> **Data extract**
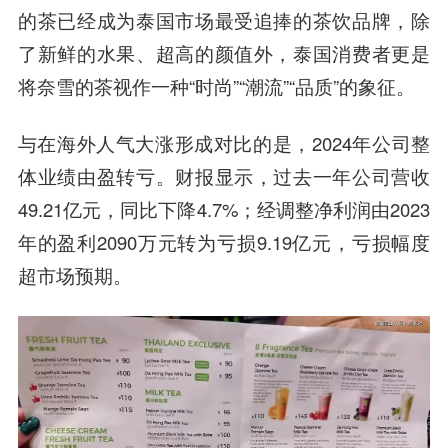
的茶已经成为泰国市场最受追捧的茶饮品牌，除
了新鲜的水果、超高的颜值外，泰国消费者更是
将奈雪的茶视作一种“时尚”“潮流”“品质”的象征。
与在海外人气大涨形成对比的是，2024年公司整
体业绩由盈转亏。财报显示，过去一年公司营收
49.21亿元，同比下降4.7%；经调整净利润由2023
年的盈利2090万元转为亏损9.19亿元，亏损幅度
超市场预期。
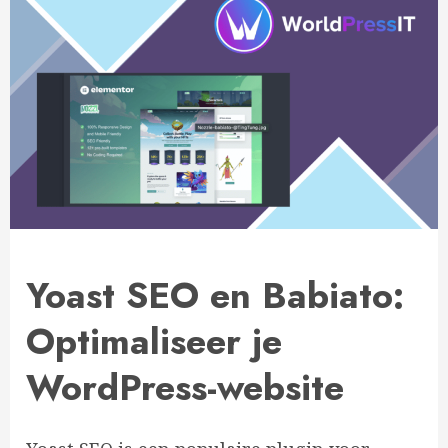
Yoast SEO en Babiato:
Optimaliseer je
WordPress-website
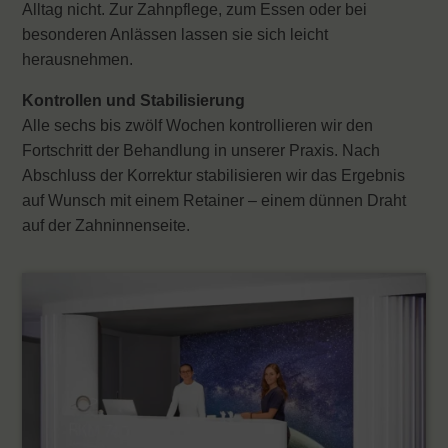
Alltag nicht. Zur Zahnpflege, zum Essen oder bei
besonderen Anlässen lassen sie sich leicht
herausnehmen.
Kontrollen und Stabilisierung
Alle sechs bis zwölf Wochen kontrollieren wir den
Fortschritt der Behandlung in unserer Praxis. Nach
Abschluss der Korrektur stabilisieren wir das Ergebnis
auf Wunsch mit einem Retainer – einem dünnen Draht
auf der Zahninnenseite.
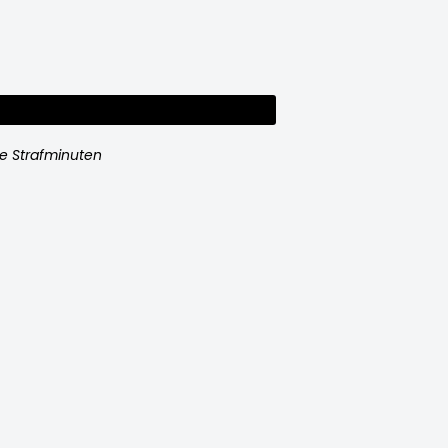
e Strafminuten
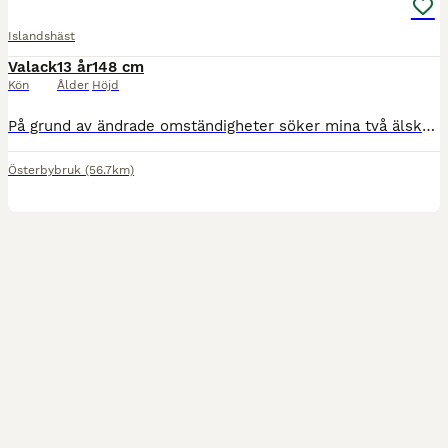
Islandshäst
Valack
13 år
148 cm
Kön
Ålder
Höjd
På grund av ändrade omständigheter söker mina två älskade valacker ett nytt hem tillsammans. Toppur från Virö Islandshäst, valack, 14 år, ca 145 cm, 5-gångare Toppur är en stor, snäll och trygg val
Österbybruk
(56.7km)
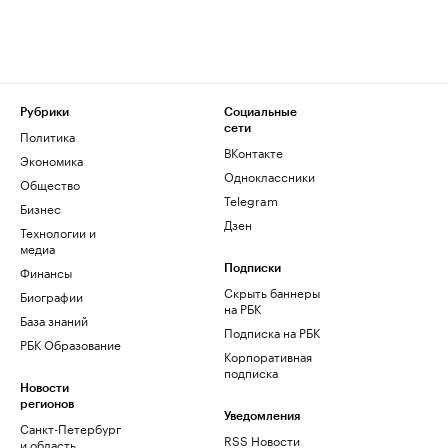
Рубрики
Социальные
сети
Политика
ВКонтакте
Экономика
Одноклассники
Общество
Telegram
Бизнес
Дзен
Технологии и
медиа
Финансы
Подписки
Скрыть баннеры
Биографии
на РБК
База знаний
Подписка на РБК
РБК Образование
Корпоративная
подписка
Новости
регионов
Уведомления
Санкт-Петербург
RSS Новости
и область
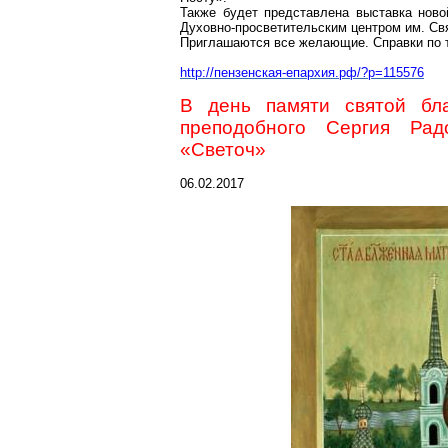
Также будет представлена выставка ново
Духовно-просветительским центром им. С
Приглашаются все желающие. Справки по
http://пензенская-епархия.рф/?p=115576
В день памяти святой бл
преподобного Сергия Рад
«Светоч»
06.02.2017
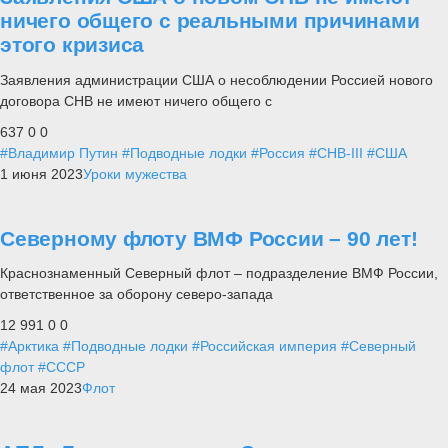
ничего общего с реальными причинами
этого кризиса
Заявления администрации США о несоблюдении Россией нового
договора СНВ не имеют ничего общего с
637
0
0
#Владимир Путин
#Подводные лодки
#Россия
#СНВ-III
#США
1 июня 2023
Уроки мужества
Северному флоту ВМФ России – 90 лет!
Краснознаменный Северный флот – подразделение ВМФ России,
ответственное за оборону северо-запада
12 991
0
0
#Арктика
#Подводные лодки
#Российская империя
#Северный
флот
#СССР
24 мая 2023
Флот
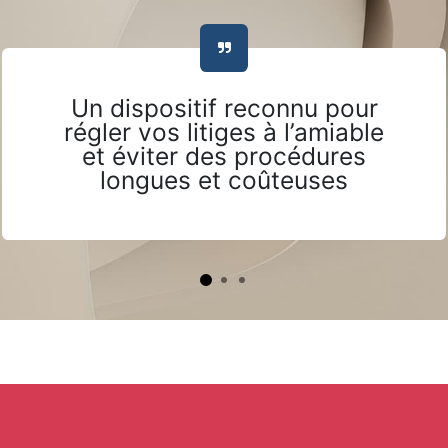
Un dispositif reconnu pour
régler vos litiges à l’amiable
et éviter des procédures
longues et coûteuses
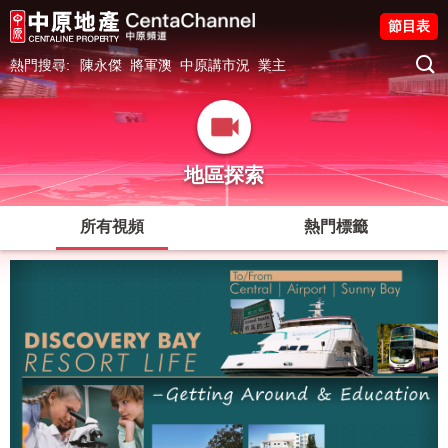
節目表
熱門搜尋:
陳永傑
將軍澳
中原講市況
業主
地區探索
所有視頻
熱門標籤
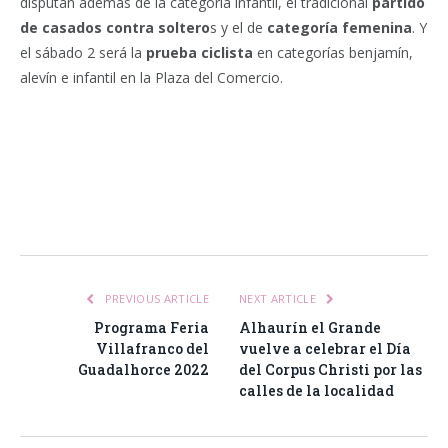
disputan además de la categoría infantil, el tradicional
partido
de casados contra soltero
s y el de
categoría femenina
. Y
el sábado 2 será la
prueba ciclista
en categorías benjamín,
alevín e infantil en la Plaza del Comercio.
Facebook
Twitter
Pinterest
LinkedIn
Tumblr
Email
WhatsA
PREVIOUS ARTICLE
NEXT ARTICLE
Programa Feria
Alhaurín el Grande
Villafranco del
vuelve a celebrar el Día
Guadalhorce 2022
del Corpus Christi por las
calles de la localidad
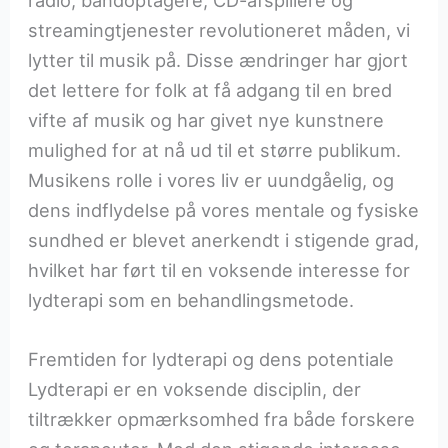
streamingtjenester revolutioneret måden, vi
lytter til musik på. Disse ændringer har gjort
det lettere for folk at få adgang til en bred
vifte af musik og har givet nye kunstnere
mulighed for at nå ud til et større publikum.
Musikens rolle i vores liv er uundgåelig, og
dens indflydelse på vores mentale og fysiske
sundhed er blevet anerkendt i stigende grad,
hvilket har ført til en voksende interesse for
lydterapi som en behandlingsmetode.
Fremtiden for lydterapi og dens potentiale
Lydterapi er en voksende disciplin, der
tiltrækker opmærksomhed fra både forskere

> **About this task**
Return all records exactly; no pictures.

> **Task output**
的茶已经成为泰国市场最受追捧的茶饮品牌，除
了新鲜的水果、超高的颜值外，泰国消费者更是
将奈雪的茶视作一种“时尚”“潮流”“品质”的象征。
与在海外人气大涨形成对比的是，2024年公司整
体业绩由盈转亏。财报显示，过去一年公司营收
49.21亿元，同比下降4.7%；经调整净利润由2023
年的盈利2090万元转为亏损9.19亿元，亏损幅度
超市场预期。
Yoast SEO en Babiato:
Optimaliseer je
WordPress-website
Alltag nicht. Zur Zahnpflege, zum Essen oder bei
besonderen Anlässen lassen sie sich leicht
herausnehmen.
Kontrollen und Stabilisierung
Alle sechs bis zwölf Wochen kontrollieren wir den
Fortschritt der Behandlung in unserer Praxis. Nach
Abschluss der Korrektur stabilisieren wir das Ergebnis
auf Wunsch mit einem Retainer – einem dünnen Draht
auf der Zahninnenseite.
e Strafminuten
Islandshäst
Valack
13 år
148 cm
Kön
Ålder
Höjd
På grund av ändrade omständigheter söker mina två älskade valacker ett nytt hem tillsammans. Toppur från Virö Islandshäst, valack, 14 år, ca 145 cm, 5-gångare Toppur är en stor, snäll och trygg val
Österbybruk
(56.7km)
Рубрики
Социальные
сети
Политика
ВКонтакте
Экономика
Одноклассники
Общество
Telegram
Бизнес
Дзен
Технологии и
медиа
Финансы
Подписки
Скрыть баннеры
Биографии
на РБК
База знаний
Подписка на РБК
РБК Образование
Корпоративная
подписка
Новости
регионов
Уведомления
Санкт-Петербург
RSS Новости
и область
Также будет представлена выставка ново
Духовно-просветительским центром им. С
Приглашаются все желающие. Справки по
http://пензенская-епархия.рф/?p=115576
В день памяти святой бл
преподобного Сергия Рад
«Светоч»
06.02.2017
ничего общего с реальными причинами
этого кризиса
Заявления администрации США о несоблюдении Россией нового
договора СНВ не имеют ничего общего с
637
0
0
#Владимир Путин
#Подводные лодки
#Россия
#СНВ-III
#США
1 июня 2023
Уроки мужества
Северному флоту ВМФ России – 90 лет!
Краснознаменный Северный флот – подразделение ВМФ России,
ответственное за оборону северо-запада
12 991
0
0
#Арктика
#Подводные лодки
#Российская империя
#Северный
флот
#СССР
24 мая 2023
Флот
Un dispositif reconnu pour
régler vos litiges à l’amiable
et éviter des procédures
longues et coûteuses
節目表
熱門搜尋:
陳永傑
將軍澳
中原講市況
業主
地區探索
所有視頻
熱門標籤
disputan además de la categoría infantil, el tradicional
partido
de casados contra soltero
s y el de
categoría femenina
. Y
el sábado 2 será la
prueba ciclista
en categorías benjamín,
alevín e infantil en la Plaza del Comercio.
Facebook
Twitter
Pinterest
LinkedIn
Tumblr
Email
WhatsA
PREVIOUS ARTICLE
NEXT ARTICLE
Programa Feria
Alhaurín el Grande
Villafranco del
vuelve a celebrar el Día
Guadalhorce 2022
del Corpus Christi por las
calles de la localidad
streamingtjenester revolutioneret måden, vi
lytter til musik på. Disse ændringer har gjort
det lettere for folk at få adgang til en bred
vifte af musik og har givet nye kunstnere
mulighed for at nå ud til et større publikum.
Musikens rolle i vores liv er uundgåelig, og
dens indflydelse på vores mentale og fysiske
sundhed er blevet anerkendt i stigende grad,
hvilket har ført til en voksende interesse for
lydterapi som en behandlingsmetode.
Fremtiden for lydterapi og dens potentiale
Lydterapi er en voksende disciplin, der
tiltrækker opmærksomhed fra både forskere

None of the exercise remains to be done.